**Problem:**
Find every line in the records below that contains the word "mapping", and copy each of those lines. Case counts.

**Provided records:**

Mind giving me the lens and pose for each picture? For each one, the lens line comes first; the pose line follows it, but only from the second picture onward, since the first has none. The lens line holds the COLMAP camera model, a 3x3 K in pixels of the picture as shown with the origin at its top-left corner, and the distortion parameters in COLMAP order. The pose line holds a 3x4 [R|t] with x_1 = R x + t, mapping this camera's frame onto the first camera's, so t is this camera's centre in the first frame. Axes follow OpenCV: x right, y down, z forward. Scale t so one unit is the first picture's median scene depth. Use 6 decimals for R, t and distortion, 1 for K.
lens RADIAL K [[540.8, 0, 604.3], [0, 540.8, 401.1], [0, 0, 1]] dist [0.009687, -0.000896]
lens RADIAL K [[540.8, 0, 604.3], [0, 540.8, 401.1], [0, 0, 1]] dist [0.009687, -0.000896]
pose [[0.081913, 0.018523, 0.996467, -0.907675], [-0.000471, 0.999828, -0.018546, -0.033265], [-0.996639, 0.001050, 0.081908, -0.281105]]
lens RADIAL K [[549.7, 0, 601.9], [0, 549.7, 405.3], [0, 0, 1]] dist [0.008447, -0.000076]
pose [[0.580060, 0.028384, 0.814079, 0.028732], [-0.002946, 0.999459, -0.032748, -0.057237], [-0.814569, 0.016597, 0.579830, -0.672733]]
...
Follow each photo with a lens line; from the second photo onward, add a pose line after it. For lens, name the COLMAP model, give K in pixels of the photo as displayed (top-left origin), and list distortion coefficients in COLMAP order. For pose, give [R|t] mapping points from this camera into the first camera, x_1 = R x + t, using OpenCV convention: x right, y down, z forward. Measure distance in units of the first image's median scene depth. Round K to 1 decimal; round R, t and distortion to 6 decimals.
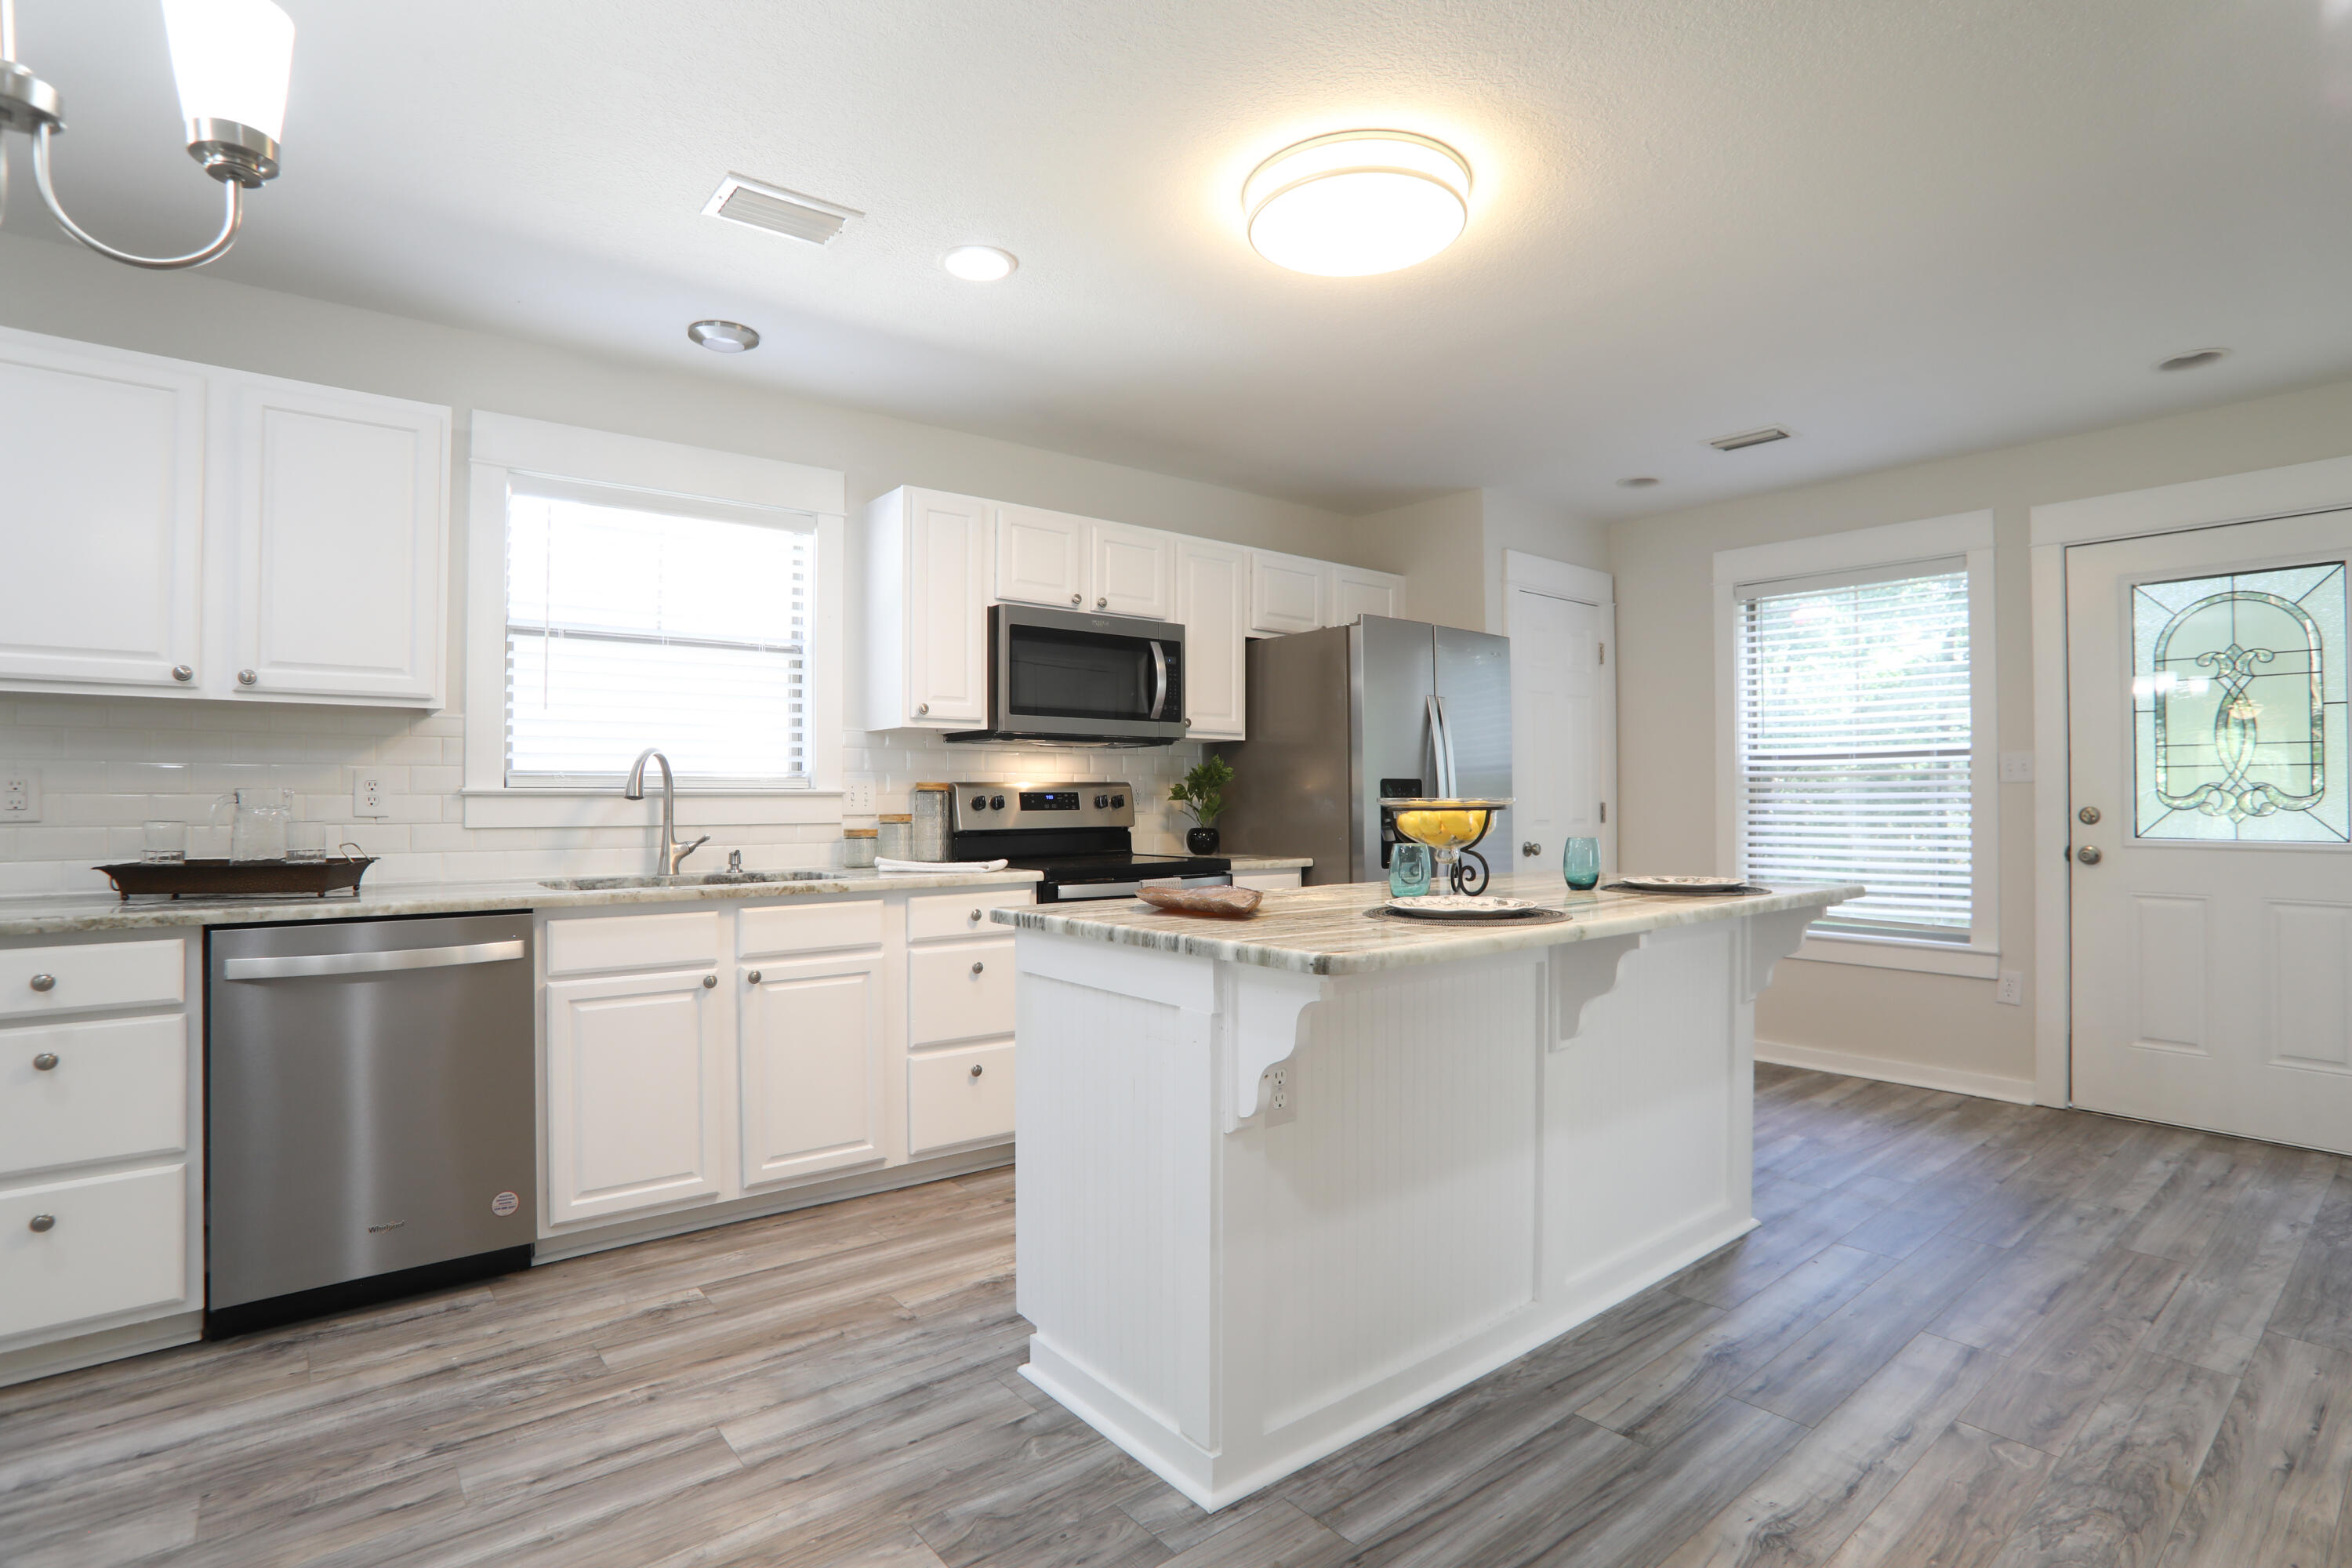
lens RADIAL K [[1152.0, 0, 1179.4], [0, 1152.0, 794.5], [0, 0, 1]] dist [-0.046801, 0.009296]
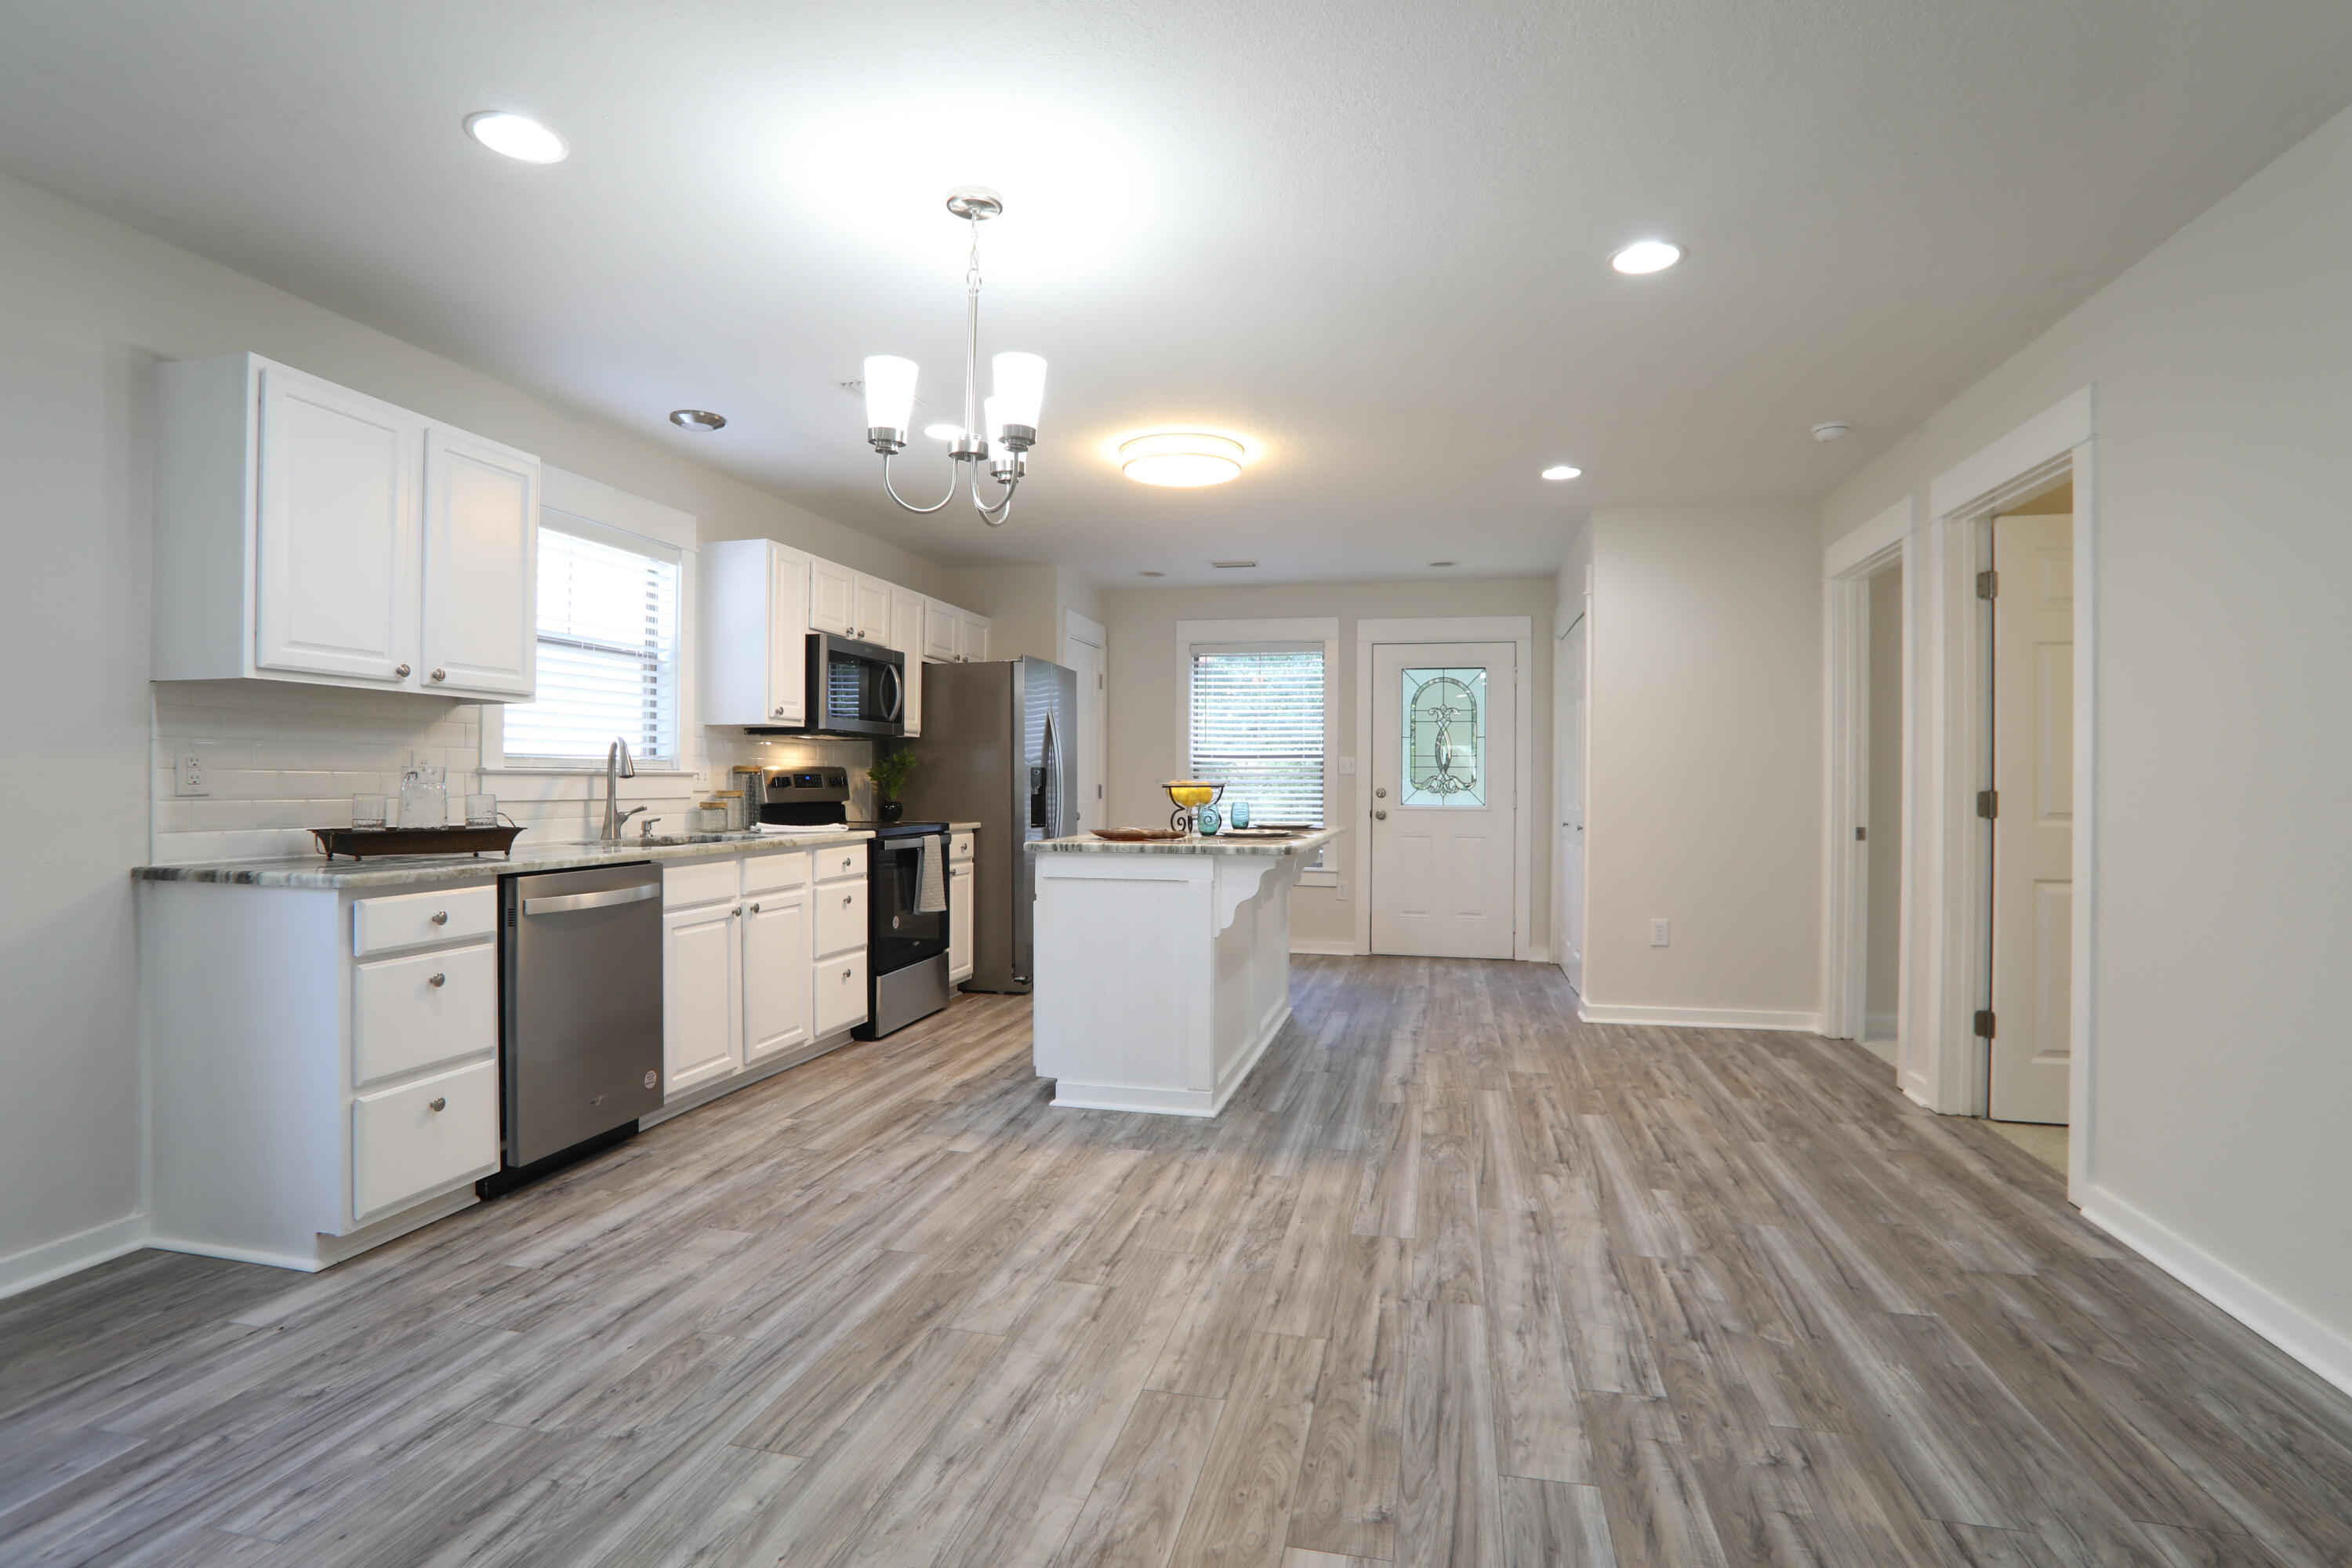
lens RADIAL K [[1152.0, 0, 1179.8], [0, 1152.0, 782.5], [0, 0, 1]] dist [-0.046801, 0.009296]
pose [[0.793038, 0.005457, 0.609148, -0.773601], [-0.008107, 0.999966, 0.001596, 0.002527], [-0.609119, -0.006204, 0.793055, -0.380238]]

**The completed task:**
Mind giving me the lens and pose for each picture? For each one, the lens line comes first; the pose line follows it, but only from the second picture onward, since the first has none. The lens line holds the COLMAP camera model, a 3x3 K in pixels of the picture as shown with the origin at its top-left corner, and the distortion parameters in COLMAP order. The pose line holds a 3x4 [R|t] with x_1 = R x + t, mapping this camera's frame onto the first camera's, so t is this camera's centre in the first frame. Axes follow OpenCV: x right, y down, z forward. Scale t so one unit is the first picture's median scene depth. Use 6 decimals for R, t and distortion, 1 for K.
Follow each photo with a lens line; from the second photo onward, add a pose line after it. For lens, name the COLMAP model, give K in pixels of the photo as displayed (top-left origin), and list distortion coefficients in COLMAP order. For pose, give [R|t] mapping points from this camera into the first camera, x_1 = R x + t, using OpenCV convention: x right, y down, z forward. Measure distance in units of the first image's median scene depth. Round K to 1 decimal; round R, t and distortion to 6 decimals.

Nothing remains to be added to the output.